El cambio ocurre en nuestro entorno y nosotros lo percibimos una vez que es lo suficientemente evidente como para poder ser percibido, se trata de una latencia entre el cambio y la toma de conciencia de dicho cambio y por consiguiente de las reacciones hacia el mismo.

La percepción nos facilita la comprensión de la realidad aunque dificulta tomar conciencia de la transformación. Esto hace que el éxito quede reservado para aquellos que han aprendido a reconocer, seguir y anticipar los flujos de cambio.

El cambio en el líder es necesario puesto que su transformación puede iniciar un proceso de cambio a mayor escala.

El líder cuenta con la capacidad de motivar a los demás para crecer y desarrollarse. Cuenta con una capacidad de influencia de la cual debe tener conciencia evitando la manipulación.

La modificación del comportamiento en psicología moderna tiene su origen con Ivan Pavlov. Más tarde se propuso el condicionamiento operante de B. F. Skinner y en la actualidad se trabaja a partir de la definición de un plan de acción de cambio de comportamientos.

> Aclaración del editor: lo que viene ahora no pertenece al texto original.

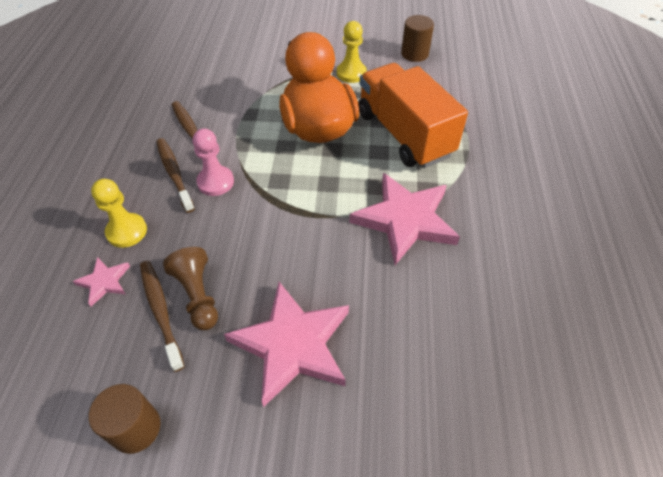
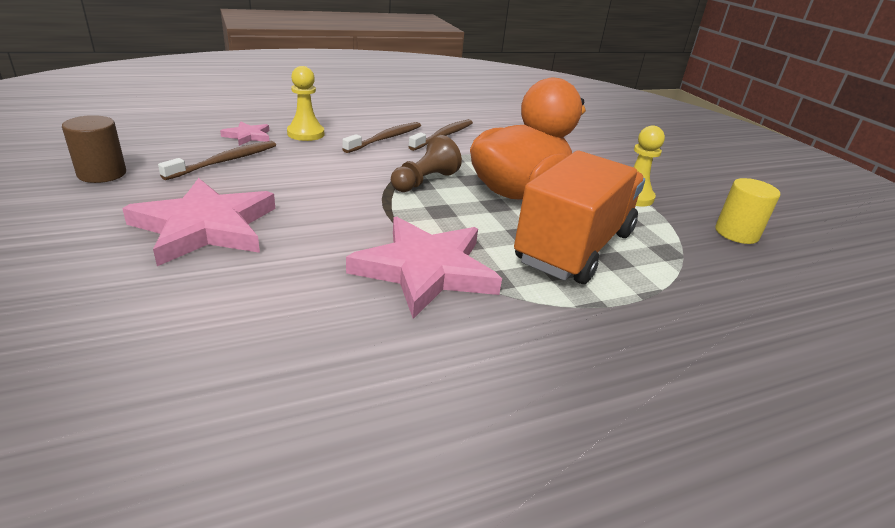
camera: 60 degrees right, 20 degrees down
(198, 295) = (249, 172): brown pawn -> brown pawn (424, 181)
(215, 182) = (391, 156): pink pawn -> none
(414, 54) = (736, 233): brown cylinder -> yellow cylinder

Este plan comprende la identificación de aquel comportamiento a modificar, la del comportamiento a adquirir y la implementación gradual de nuevas conductas y su correspondiente feedback correctivo positivo y motivador durante el tiempo oportuno.

El cambio también se ha producido en la autoridad pasando de mandar a formar una autoridad participativa que anima, motiva, cohesiona esfuerzos y voluntades a través del consenso.

Existen los cambios de nivel 1 que intervienen dentro de un sistema. Hacen referencia a mantener el equilibrio en un entorno cambiante de manera a asegurar la supervivencia. Cuando estos cambios resultan insuficientes se requieren:

Cambios de nivel 2 o aquellos que modifican el sistema, conllevan cambios externos.

El cambio exige el deseo de cambiar y disponer de los medios para lograrlo. Aquí se distingue el cambio cuantitativo o soluciones materiales y el cambio cualitativo o elementos intangibles que nos ayudarán a conseguirlo. Este último no puede ser imperativo ni debe ser impuesto. Requiere de una visión diferente que cause nuevas interacciones.

A través del respeto, aprecio y reconocimiento del otro se consigue obtener un cambio más facilmente de ahí la importancia de la cooperación voluntaria del individuo.

Focalizarse en las funciones útiles y las virtudes del sistema para potenciarlas como recurso para el proceso de cambio, reforzará la valoración reconocimiento del sujeto.

La empresa del siglo XXI promueve el trabajo en equipo, multidisciplinar de igual a igual y con autonomía. Se fomenta la capacidad de autogestión e innovación, asumiendo riesgos empresariales y generar un compromiso con la empresa y focalizar la atención en la excelencia.